VE ABD ÜZERİNDEN BULUNAN FORMÜL

 Yürütülen temaslar, bulunacak bir formülle Cumhurbaşkanı’nın telaffuz ettiği “istenmeyen kişi” uygulamasından vazgeçilmesini mümkün kılacak bir açıklama metni üzerinde yoğunlaşıyor. Türk tarafının büyükelçilerin 18 Ekim tarihli açıklamalarından geri adım attıkları şeklinde yorumlayabileceği, bu anlama gelebilecek bir diplomatik dil arayışı başlıyor.

Ve nihayet bulunan formül, ABD Büyükelçiliği’nin kendi ülkesi adına Türk tarafıyla üzerinde mutabık kalınan bir metni sosyal medyadan paylaşması, diğer imzacı ülkelerin büyükelçiliklerinin de bu metni retweet etmeleri şeklinde ortaya çıkıyor. Cumhurbaşkanlığı’nın olurunun alınmasıyla birlikte önceki gün (25 Ekim Pazartesi) bulunan diplomatik çözüm uygulamaya konuyor.

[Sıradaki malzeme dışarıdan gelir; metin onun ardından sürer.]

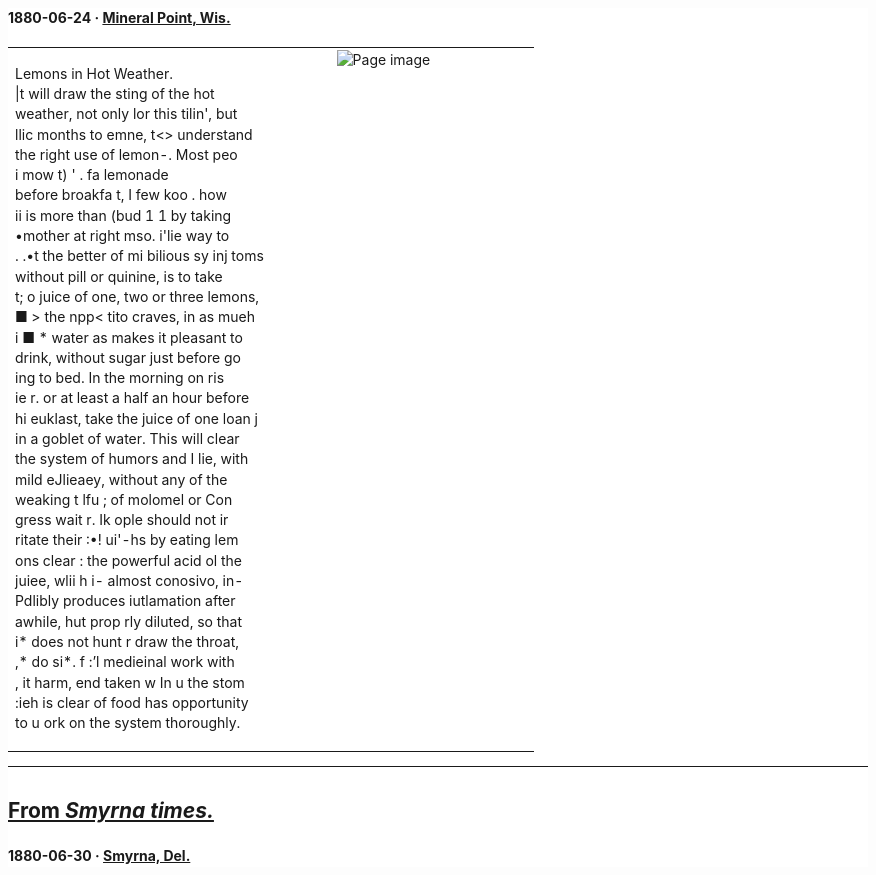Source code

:#### 1880-06-24 &middot; [Mineral Point, Wis.](http://dbpedia.org/resource/Mineral_Point%2C_Wisconsin)

<table style="width: 100%;"><tr><td style="width: 50%">

  
Lemons in Hot Weather.  
|t will draw the sting of the hot  
weather, not only lor this tilin&#x27;, but  
llic months to emne, t&lt;&gt; understand  
the right use of lemon-. Most peo­  
i mow t) &#x27; . fa lemonade  
before broakfa t, I few koo . how  
ii is more than (bud 1 1 by taking  
•mother at right mso. i&#x27;lie way to  
. .•t the better of mi bilious sy inj toms  
without pill or quinine, is to take  
t; o juice of one, two or three lemons,  
■ &gt; the npp&lt; tito craves, in as mueh  
i ■ * water as makes it pleasant to  
drink, without sugar just before go­  
ing to bed. In the morning on ris­  
ie r. or at least a half an hour before  
hi euklast, take the juice of one loan j  
in a goblet of water. This will clear  
the system of humors and I lie, with  
mild eJlieaey, without any of the  
weaking t lfu ; of molomel or Con­  
gress wait r. Ik ople should not ir­  
ritate their :•! ui&#x27;-hs by eating lem­  
ons clear : the powerful acid ol the  
juiee, wlii h i- almost conosivo, in-  
Pdlibly produces iutlamation after  
awhile, hut prop rly diluted, so that  
i* does not hunt r draw the throat,  
,* do si*. f :’l medieinal work with  
, it harm, end taken w In u the stom­  
:ieh is clear of food has opportunity  
to u ork on the system thoroughly.
</td><td style="width: 50%; max-height: 75%; margin: auto; display: block;">
<img alt="Page image" src="https://tile.loc.gov/image-services/iiif/service:ndnp:whi:batch_whi_jane_ver01:data:sn86086770:00271768825:1880062401:0644/pct:9.033795,59.101187,17.027730,23.615037/!600,600/0/default.jpg"/>
</td>
</tr></table>

---

## [From _Smyrna times._](https://www.loc.gov/resource/sn84020422/1880-06-30/ed-1/?sp=1)

#### 1880-06-30 &middot; [Smyrna, Del.](http://dbpedia.org/resource/Smyrna%2C_Delaware)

Önce ABD Büyükelçiliği twitter hesabından bu açıklamayı yayımlanıyor, diğer bazı ülkeler de bunu retweet etmeye başlıyor. Hemen ardından Anadolu Ajansı Cumhurbaşkanı Erdoğan’ın bu açıklamaları olumlu karşılandığına ilişkin bir haberi yayımlıyor.

ABD Büyükelçiliği’nin mesajında  “ABD, Diplomatik İlişkiler Hakkındaki Viyana Sözleşmesi’nin 41. maddesine riayet etmeyi teyit eder” deniliyor. Diğer dokuz ülke de  ABD Büyükelçiliği’nin yaptığı paylaşımı kendi hesaplarından retweet
ediyor.

Açıklamada değinilen Viyana Sözleşmesi’nin 41’inci maddesi, diplomatların bulundukları ülkelerin iç işlerine karışmamaları ilkesini de vurguluyor. Gelgelelim paylaşılan Türkçe bu metnin yanında yer alan İngilizcesi biraz farklı. İngilizcesinde, ABD’nin Viyana Sözleşmesi’nin 41’inci maddesine “uymayı sürdürdüğü”  belirtiliyor.

Aradaki farklılığın yarattığı durum diplomaside zaman zaman zor durumlardan çıkabilmek için başvurulan bir yöntem olan “yapıcı muğlaklık” çerçevesinde değerlendiriliyor.

Konunun “muğlak” tarafı kuşkusuz  tartışmanın sürmesine yol açabilir. Ancak “yapıcı” tarafına baktığımızda da, krizin geride kalmasından dolayı derin bir nefes alabiliriz.